Every point is verified before you go live. No "I'll fix that later." Later never comes when users are hitting your app.
Phase 7: Deploy and iterate
Push to GitHub, Vercel auto-deploys. That's the entire deploy process. No manual builds, no FTP uploads, no SSH sessions, no deployment scripts. Merge to main and it's live within seconds.
Your workflow from here is: work in feature branches during development, open pull requests for review, run /ax-review on the PR before merging, and merge to main for production deployment. Ship updates daily. Fix bugs in hours, not weeks.
The cycle repeats for every feature: plan → build → review → test → deploy → iterate. The skills and stack modules work the same way whether it's your first feature or your fiftieth. Quality stays high as you ship fast.
The 7 stack modules
Stack modules are constraint files that Claude Code reads automatically when writing code involving that tool. They define correct patterns, flag deprecated APIs, enforce security rules, and prevent the most common mistakes. Here's what each one covers:
Next.js— App Router patterns, server components vs. client components, metadata API for SEO, dynamic and static routing, layout nesting, loading and error boundaries, server actions, and correct data fetching patterns. Prevents Claude from using Pages Router conventions or deprecated APIs.
Supabase— Row Level Security policies on every table, migration-based schema changes, correct client setup (browser client vs. server client vs. service role), auth flow patterns, realtime subscriptions, storage bucket configuration, and edge function deployment. Prevents Claude from writing queries without RLS or using the service role key in client-side code.
Stripe— Checkout Sessions (not deprecated Charges API), webhook signature verification with raw body, idempotent event handling, test mode vs. live mode key management, product and price creation, subscription lifecycle management, and refund handling.
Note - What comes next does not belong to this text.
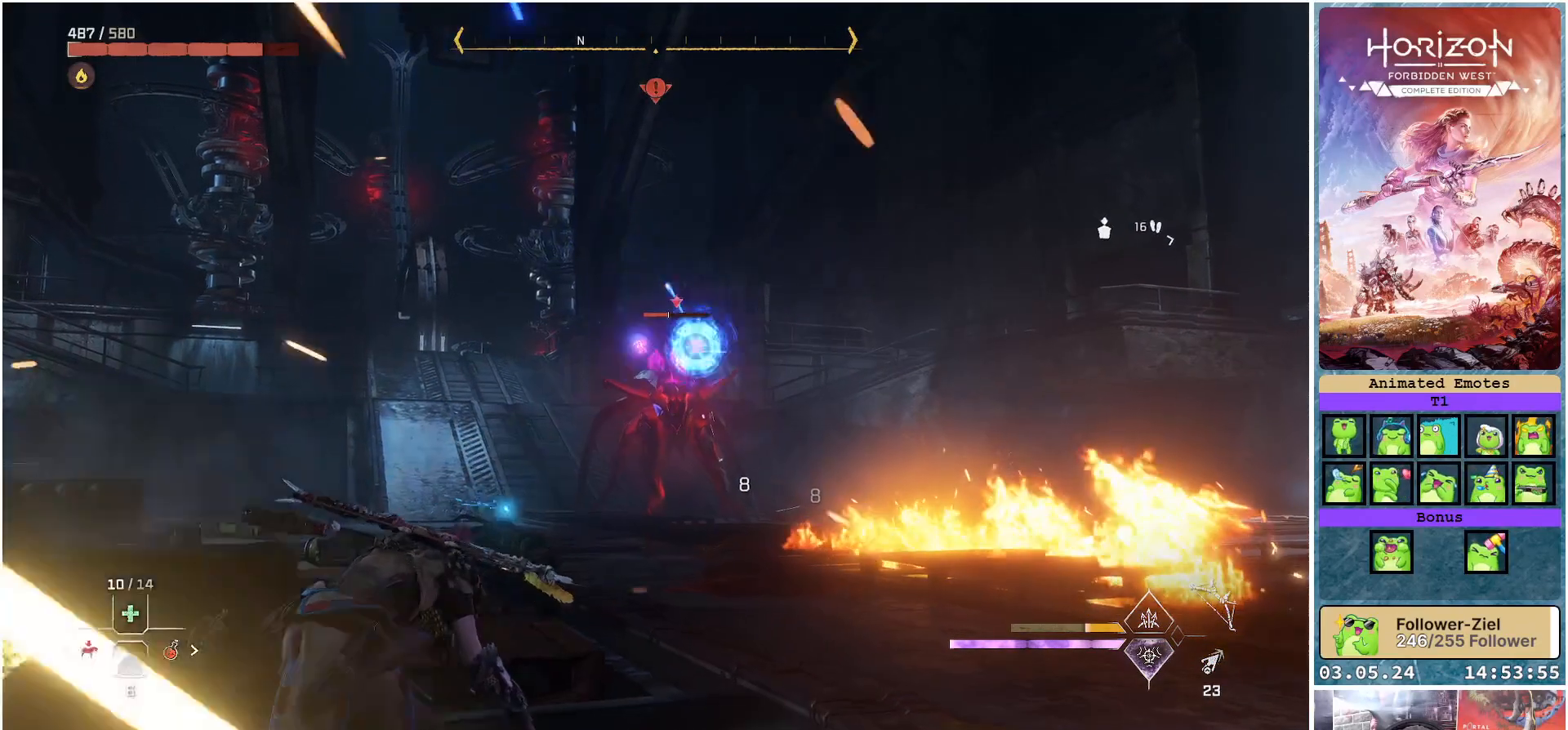
{"buttons": ["L2", "R2"], "left_stick": "left", "right_stick": "center", "events": [[167, "L2", "down"], [267, "R2", "down"]]}
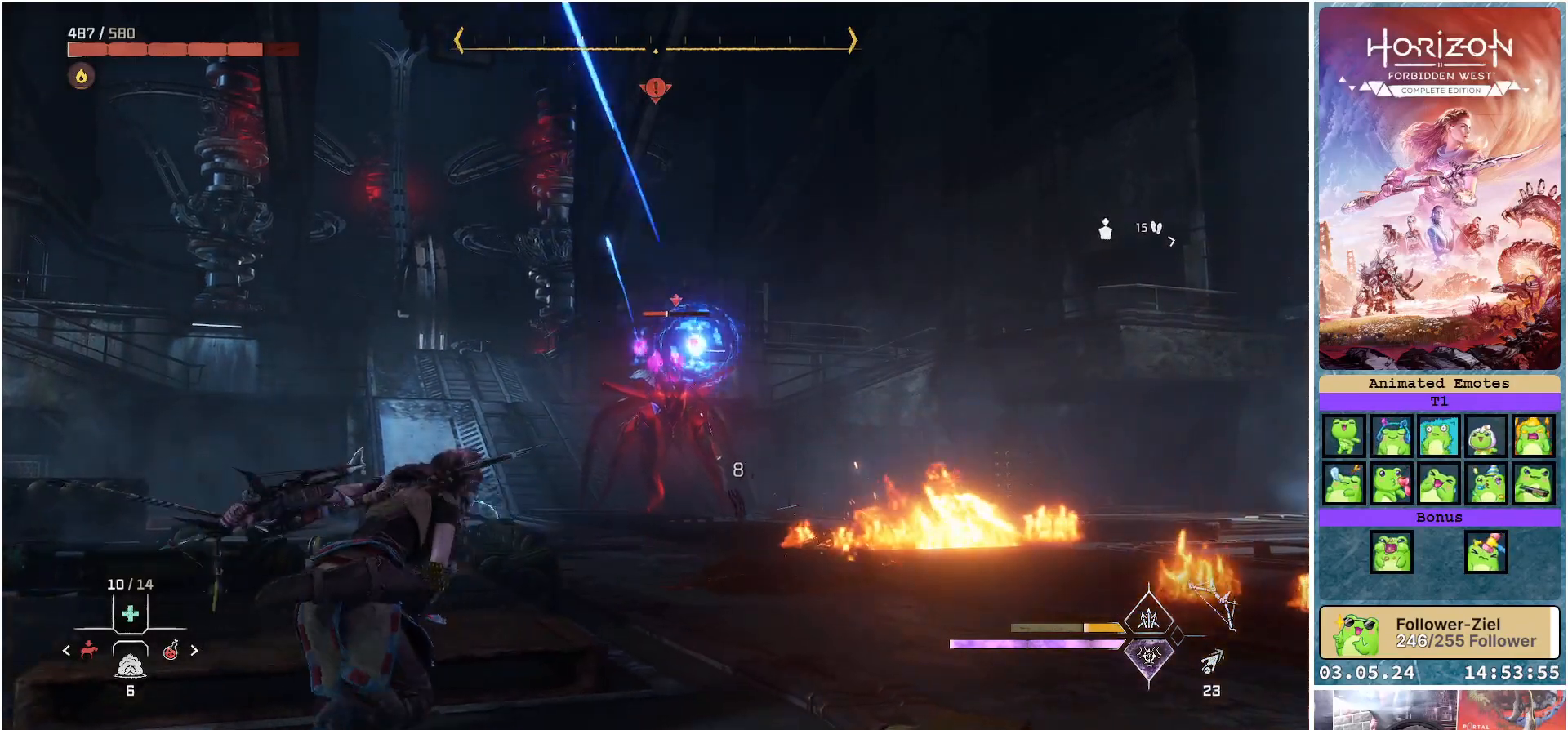
{"buttons": ["L2", "R2"], "left_stick": "up-left", "right_stick": "right", "events": [[150, "right_stick", "right"], [217, "left_stick", "up-left"]]}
Prevents Claude from trusting client-side amounts or skipping webhook verification.
Vercel— Environment variables by deployment context (production, preview, development), serverless function configuration, edge function usage, build settings, domain configuration, and deploy hooks. Prevents Claude from hardcoding values that differ between environments.
PostgreSQL— Schema design conventions, index strategy (foreign keys, frequently queried columns), parameterized queries (never string concatenation), migration patterns, connection pooling, and query optimization. Prevents Claude from writing vulnerable queries or missing critical indexes.
Tailwind— Utility-first class patterns, responsive design breakpoints, theme configuration and consistency, component extraction patterns, dark mode handling, and animation utilities. Prevents Claude from mixing inline styles with Tailwind or creating inconsistent spacing and color usage.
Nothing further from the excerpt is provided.